- _BRIEF_
After locating the line containing "Brigham (2)" in the entries below, please write out that line and the rest through the end exactly. Omit pictures.

- _Transcribed page contents_
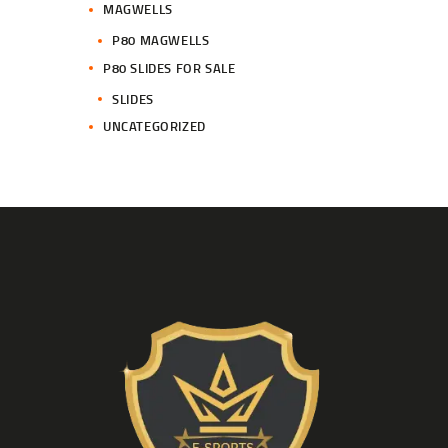
MAGWELLS
P80 MAGWELLS
P80 SLIDES FOR SALE
SLIDES
UNCATEGORIZED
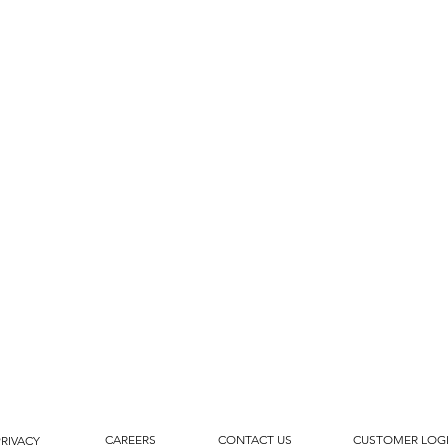
CAREERS
CONTACT US
CUSTOMER LOG
PRIVACY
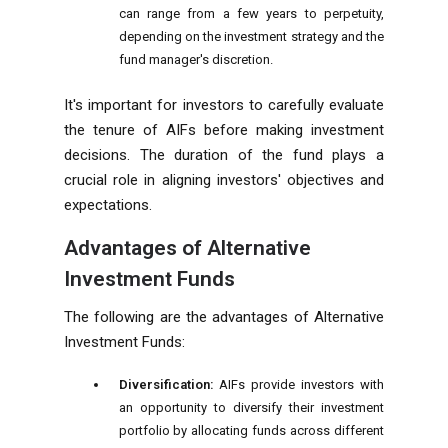
can range from a few years to perpetuity,
depending on the investment strategy and the
fund manager's discretion.
It's important for investors to carefully evaluate
the tenure of AIFs before making investment
decisions. The duration of the fund plays a
crucial role in aligning investors' objectives and
expectations.
Advantages of Alternative
Investment Funds
The following are the advantages of Alternative
Investment Funds:
Diversification:
AIFs provide investors with
an opportunity to diversify their investment
portfolio by allocating funds across different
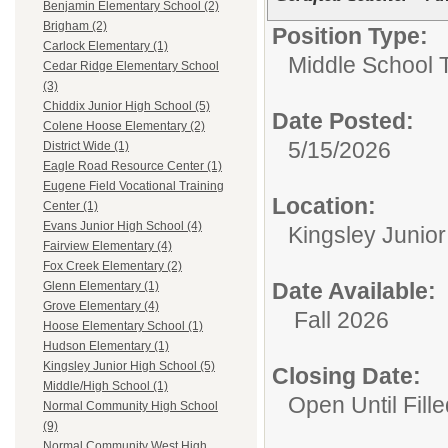
Benjamin Elementary School (2)
Brigham (2)
Position Type:
Carlock Elementary (1)
Middle School 
Cedar Ridge Elementary School
(3)
Chiddix Junior High School (5)
Date Posted:
Colene Hoose Elementary (2)
5/15/2026
District Wide (1)
Eagle Road Resource Center (1)
Eugene Field Vocational Training
Location:
Center (1)
Evans Junior High School (4)
Kingsley Junio
Fairview Elementary (4)
Fox Creek Elementary (2)
Date Available:
Glenn Elementary (1)
Grove Elementary (4)
Fall 2026
Hoose Elementary School (1)
Hudson Elementary (1)
Kingsley Junior High School (5)
Closing Date:
Middle/High School (1)
Open Until Fille
Normal Community High School
(9)
Normal Community West High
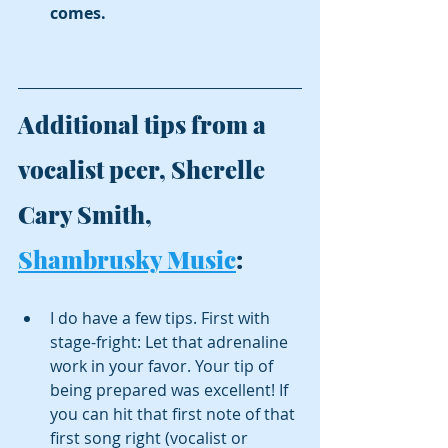
comes. 
Additional tips from a 
vocalist peer, Sherelle 
Cary Smith, 
Shambrusky Music
:
I do have a few tips. First with 
stage-fright: Let that adrenaline 
work in your favor. Your tip of 
being prepared was excellent! If 
you can hit that first note of that 
first song right (vocalist or 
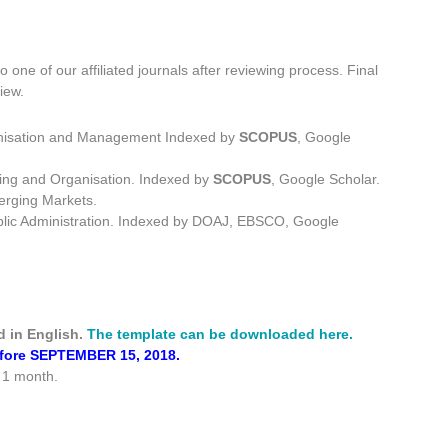
o one of our affiliated journals after reviewing process. Final
iew.
ganisation and Management
Indexed by
SCOPUS
, Google
ning and Organisation
. Indexed by
SCOPUS
, Google Scholar.
erging Markets.
lic Administration.
Indexed by DOAJ, EBSCO, Google
d in English.
The template can be downloaded here.
before SEPTEMBER 15, 2018.
e 1 month.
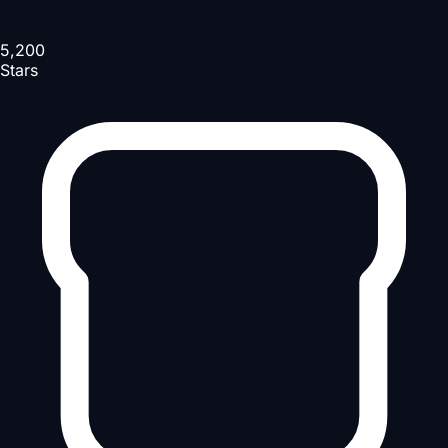
5,200
Stars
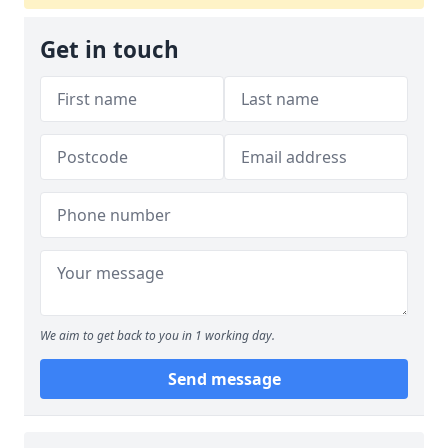
Get in touch
We aim to get back to you in 1 working day.
Send message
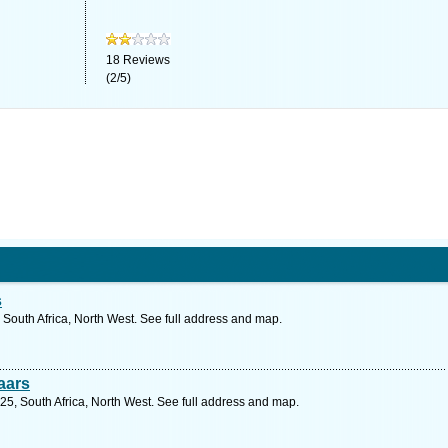
18
Reviews
(
2
/
5
)
s
, South Africa, North West. See full address and map.
aars
725, South Africa, North West. See full address and map.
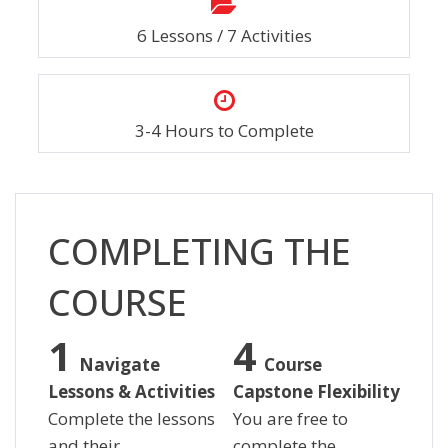
6 Lessons / 7 Activities
3-4 Hours to Complete
Salta [Cocoon] Custom HTML
COMPLETING THE
COURSE
Navigate
Course
Lessons & Activities
Capstone Flexibility
Complete the lessons
You are free to
and their
complete the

- _EXPECTED ANSWER_
Brigham (2)
Position Type:
Carlock Elementary (1)
Middle School 
Cedar Ridge Elementary School
(3)
Chiddix Junior High School (5)
Date Posted:
Colene Hoose Elementary (2)
5/15/2026
District Wide (1)
Eagle Road Resource Center (1)
Eugene Field Vocational Training
Location:
Center (1)
Evans Junior High School (4)
Kingsley Junio
Fairview Elementary (4)
Fox Creek Elementary (2)
Date Available:
Glenn Elementary (1)
Grove Elementary (4)
Fall 2026
Hoose Elementary School (1)
Hudson Elementary (1)
Kingsley Junior High School (5)
Closing Date:
Middle/High School (1)
Open Until Fille
Normal Community High School
(9)
Normal Community West High
comes. 
Additional tips from a 
vocalist peer, Sherelle 
Cary Smith, 
Shambrusky Music
:
I do have a few tips. First with 
stage-fright: Let that adrenaline 
work in your favor. Your tip of 
being prepared was excellent! If 
you can hit that first note of that 
first song right (vocalist or 
o one of our affiliated journals after reviewing process. Final
iew.
ganisation and Management
Indexed by
SCOPUS
, Google
ning and Organisation
. Indexed by
SCOPUS
, Google Scholar.
erging Markets.
lic Administration.
Indexed by DOAJ, EBSCO, Google
d in English.
The template can be downloaded here.
before SEPTEMBER 15, 2018.
e 1 month.
5,200
Stars
Get in touch
We aim to get back to you in 1 working day.
Send message
18
Reviews
(
2
/
5
)
s
, South Africa, North West. See full address and map.
aars
725, South Africa, North West. See full address and map.
6 Lessons / 7 Activities
3-4 Hours to Complete
Salta [Cocoon] Custom HTML
COMPLETING THE
COURSE
Navigate
Course
Lessons & Activities
Capstone Flexibility
Complete the lessons
You are free to
and their
complete the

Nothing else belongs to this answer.